I began using PowerSheets (which is essentially a goal setting book) at the beginning of this year, and haven’t done much with them recently, but part of the process is to find your word for the year. When I began, I didn’t feel any one word resonate with me, to sum up my goals or theme of my year. So I didn’t claim a word, but I'm beginning to think a word claimed me.
The bits of encouragement I’ve discovered recently and over the past year - on the internet or in books and devotions I am reading or songs I’m listening to - are all centered around ‘waiting’. In fact, much of what I am trying to teach my children lately is about waiting and patience... but it’s something that I want to them to grasp without having to model it myself.
I had a conversation with a friend the other day (she recently shared a quote by Jamie Wright on Instagram that summed up our conversation perfectly) about how we all want to talk about things in past tense - that something was ‘fixed’ and we are better now. How we want to push people towards healing and want them to be ‘over it’ instead of being messy and in the middle of it. We do this to others and we do this to ourselves. The quote acknowledges that the writer is in the middle of the mess and doesn’t have (as she says) "a redemptive conclusion" for her readers. Waiting, in my opinion, is both messy and without a redemptive conclusion. Yet.
One of the things I’m learning about/in grief is that there is a lot of waiting. And I’m learning that in waiting, there is a lot of grief. Waiting on something you want SO BADLY is hard and there comes a point where I’ve found myself having to acknowledge that perhaps my preferred outcome may not happen - at all or in the way I'd like it. I continue to cling to hope, but I recognize the importance of mourning that loss in my life - that death of a dream or perceived future, that unmet expectation I naively thought was a guarantee. Perhaps that thing in my life is simply delayed. Or perhaps it’s not and I’m waiting for something that will not come.
Almost a year ago, I submitted an essay to a blog I follow that I titled “Growing Grief”. I had spent some time in my garden that summer, and more time ignoring it if I’m honest, which prompted reflection on the similarities between the plants and areas of my life thriving or suffering. At the time, friendships had ebbed more than flowed, babies had been born to others (or were still in utero but announcements had been made), and I felt overwhelmed in so many areas of my life. Touching everything on top of that, was my grief – for all that I will not have with my mom and for my own perceived failures as a woman, a mom, and a creative.

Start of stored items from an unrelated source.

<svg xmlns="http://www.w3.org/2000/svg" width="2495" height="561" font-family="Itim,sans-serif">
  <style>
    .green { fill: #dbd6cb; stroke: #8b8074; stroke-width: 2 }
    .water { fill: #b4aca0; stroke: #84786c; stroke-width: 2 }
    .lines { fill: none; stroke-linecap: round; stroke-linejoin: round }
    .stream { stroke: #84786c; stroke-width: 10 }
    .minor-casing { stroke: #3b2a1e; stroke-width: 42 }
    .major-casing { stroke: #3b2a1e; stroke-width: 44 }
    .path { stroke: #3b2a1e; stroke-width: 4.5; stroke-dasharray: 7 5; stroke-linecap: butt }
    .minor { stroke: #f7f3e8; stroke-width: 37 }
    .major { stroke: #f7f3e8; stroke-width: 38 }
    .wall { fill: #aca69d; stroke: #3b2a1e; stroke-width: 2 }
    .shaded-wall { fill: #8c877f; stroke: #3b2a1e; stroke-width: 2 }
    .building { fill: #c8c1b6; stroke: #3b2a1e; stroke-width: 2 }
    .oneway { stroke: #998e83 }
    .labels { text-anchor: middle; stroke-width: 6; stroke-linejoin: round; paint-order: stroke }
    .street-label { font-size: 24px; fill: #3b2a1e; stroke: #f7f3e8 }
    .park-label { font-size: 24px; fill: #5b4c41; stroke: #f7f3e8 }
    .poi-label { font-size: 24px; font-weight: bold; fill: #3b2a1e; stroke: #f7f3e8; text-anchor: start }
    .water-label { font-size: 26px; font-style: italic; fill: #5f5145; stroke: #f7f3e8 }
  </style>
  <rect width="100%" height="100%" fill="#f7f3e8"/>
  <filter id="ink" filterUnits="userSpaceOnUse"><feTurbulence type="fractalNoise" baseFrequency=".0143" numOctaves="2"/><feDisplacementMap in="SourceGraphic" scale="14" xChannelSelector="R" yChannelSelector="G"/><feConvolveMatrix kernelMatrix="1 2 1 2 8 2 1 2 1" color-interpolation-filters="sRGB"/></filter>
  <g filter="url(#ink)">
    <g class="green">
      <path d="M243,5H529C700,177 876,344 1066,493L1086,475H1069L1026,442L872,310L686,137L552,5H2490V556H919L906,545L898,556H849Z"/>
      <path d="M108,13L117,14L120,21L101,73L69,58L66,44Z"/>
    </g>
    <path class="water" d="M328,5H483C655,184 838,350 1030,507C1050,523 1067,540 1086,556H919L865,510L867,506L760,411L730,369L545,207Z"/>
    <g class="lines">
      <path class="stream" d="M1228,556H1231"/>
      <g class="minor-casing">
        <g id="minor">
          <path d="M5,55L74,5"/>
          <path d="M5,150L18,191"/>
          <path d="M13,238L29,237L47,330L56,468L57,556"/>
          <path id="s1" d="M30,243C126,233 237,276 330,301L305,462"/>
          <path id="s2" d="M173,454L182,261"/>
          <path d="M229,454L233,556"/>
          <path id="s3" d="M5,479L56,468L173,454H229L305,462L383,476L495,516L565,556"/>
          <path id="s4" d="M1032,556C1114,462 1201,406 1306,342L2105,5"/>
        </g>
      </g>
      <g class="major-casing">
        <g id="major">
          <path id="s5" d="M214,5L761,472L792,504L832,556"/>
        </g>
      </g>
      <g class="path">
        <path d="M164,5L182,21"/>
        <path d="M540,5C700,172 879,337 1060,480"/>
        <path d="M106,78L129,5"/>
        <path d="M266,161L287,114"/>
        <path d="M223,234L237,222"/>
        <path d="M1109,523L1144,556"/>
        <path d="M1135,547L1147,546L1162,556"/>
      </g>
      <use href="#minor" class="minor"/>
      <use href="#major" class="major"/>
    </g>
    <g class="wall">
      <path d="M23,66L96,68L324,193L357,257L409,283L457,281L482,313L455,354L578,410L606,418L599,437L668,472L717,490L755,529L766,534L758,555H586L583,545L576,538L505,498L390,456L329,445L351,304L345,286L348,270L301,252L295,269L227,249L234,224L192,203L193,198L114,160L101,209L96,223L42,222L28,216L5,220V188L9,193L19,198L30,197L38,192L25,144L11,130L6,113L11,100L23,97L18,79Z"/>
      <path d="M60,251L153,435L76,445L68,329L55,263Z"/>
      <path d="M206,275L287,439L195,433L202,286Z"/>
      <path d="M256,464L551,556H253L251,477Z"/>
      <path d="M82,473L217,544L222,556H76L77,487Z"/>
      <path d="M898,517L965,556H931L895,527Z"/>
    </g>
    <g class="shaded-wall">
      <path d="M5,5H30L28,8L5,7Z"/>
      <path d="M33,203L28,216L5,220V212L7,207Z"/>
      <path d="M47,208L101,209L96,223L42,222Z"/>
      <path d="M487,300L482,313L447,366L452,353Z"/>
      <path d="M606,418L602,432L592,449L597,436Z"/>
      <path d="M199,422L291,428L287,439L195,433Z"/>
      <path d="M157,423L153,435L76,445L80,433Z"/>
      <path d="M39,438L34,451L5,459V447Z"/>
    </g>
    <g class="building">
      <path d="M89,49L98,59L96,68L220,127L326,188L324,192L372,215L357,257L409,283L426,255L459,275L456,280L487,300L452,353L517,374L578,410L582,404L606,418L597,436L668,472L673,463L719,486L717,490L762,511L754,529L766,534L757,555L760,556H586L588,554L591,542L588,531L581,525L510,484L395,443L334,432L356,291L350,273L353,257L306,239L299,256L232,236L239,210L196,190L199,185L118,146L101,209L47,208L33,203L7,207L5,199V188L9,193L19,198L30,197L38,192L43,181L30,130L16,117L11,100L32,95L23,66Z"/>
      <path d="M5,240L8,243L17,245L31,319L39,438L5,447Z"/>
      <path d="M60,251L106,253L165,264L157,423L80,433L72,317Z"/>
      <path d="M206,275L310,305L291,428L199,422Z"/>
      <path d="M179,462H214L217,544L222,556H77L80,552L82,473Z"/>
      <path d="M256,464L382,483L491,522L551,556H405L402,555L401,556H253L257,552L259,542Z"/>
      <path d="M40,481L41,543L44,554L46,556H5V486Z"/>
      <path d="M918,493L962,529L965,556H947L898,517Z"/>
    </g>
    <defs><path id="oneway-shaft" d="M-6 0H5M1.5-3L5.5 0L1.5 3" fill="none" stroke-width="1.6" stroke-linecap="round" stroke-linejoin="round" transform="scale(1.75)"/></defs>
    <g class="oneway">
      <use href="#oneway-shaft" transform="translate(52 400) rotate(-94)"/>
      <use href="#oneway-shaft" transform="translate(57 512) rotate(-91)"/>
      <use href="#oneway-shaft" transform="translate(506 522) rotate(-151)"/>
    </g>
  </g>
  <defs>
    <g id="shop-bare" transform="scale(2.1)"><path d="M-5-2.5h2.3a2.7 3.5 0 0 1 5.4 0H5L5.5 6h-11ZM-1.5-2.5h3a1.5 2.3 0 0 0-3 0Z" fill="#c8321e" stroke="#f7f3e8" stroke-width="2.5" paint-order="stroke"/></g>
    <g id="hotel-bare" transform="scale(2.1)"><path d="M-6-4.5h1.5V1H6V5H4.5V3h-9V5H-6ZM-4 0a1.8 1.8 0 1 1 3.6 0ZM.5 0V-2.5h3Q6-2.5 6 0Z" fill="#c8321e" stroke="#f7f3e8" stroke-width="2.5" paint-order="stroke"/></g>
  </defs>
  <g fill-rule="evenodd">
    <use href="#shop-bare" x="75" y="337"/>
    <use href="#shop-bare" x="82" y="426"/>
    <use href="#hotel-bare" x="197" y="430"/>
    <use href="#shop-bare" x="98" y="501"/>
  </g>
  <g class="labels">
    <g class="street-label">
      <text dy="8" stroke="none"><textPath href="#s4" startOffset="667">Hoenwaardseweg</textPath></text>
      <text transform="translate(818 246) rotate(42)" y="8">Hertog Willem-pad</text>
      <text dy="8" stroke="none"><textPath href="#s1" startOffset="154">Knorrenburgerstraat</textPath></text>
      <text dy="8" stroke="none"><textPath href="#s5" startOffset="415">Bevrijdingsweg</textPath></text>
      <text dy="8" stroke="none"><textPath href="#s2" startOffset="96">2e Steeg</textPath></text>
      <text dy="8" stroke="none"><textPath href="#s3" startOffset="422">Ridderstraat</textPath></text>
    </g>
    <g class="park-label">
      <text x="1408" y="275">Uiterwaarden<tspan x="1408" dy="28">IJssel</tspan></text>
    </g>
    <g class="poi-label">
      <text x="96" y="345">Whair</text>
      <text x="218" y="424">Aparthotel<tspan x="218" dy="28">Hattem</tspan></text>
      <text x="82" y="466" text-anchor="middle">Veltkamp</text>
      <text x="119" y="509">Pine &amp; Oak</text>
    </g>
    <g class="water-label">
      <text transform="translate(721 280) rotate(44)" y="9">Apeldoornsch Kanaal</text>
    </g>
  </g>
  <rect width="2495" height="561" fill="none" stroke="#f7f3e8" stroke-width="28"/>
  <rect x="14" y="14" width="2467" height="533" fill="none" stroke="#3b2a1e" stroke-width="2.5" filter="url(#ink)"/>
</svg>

I marvelled at the plants that grew in spite of my lack of care that summer, at the plants that grew as a result of tilling the plants from the previous year into the soil. There were areas that I had put effort into that didn’t produce a thing. And there were weeds - in abundance there were weeds and other invasive (but not necessarily ‘bad’) plants that I couldn’t keep from overtaking my plot of dirt. In my essay, I reflected on how unqualified I felt when compared to the lineage of crop and garden growers I come from. I lamented that despite growing up as a farmer’s daughter and now being married to a farmer, I wasn’t very good at growing. At the time, growth and growing were the focus of that written work. Now, however, I see wait as the over-arching theme, throughout the essay and my life since I wrote those words.
The basic premise in farming (or gardening) is to put a seed in the ground and wait for days, weeks, months or years before it turns into something that is either beautiful or provides nourishment to our bodies. Sometimes it amounts to something and sometimes it doesn’t. Sometimes, weather hinders or prevents growth and sometimes it facilitates a bountiful harvest. Through it all – through what we can control and what we cannot in the growing process – we must wait and we must be patient.
There is a song by Hillsong Worship called ‘Seasons’ that I’ve had on repeat for long stretches of time. As I listen, I’ve had tears stream down my cheeks or I’ve sung along passionately. I’ve found myself being able to do nothing but sit still as I’ve absorbed the words and, alternatively, I can’t help but move to the music at times. Without fail, every time the song reaches the bridge, I feel these words profoundly:
The thing about planting something from a seed is that the seed must die before anything can grow. And then you wait. And wait some more. Until you see those first tiny green bits protruding from the dirt. Until you see the growth.
Sometimes, waiting hurts and feels a little like experiencing a death. Sometimes the dreams we hang on to have to die and change shape. In fact, as someone whose life is saturated with growers, I know that any growth we see in our garden beds, our fields and our lives is because something died and changed and it took time for that process to happen. What is produced always takes on a different shape than what we sowed, in hope and with moisture from the sky or our tears. And it always requires waiting for the harvest.
Grieve. Wait. Grow.
These are the lessons, the words that I’m learning to live.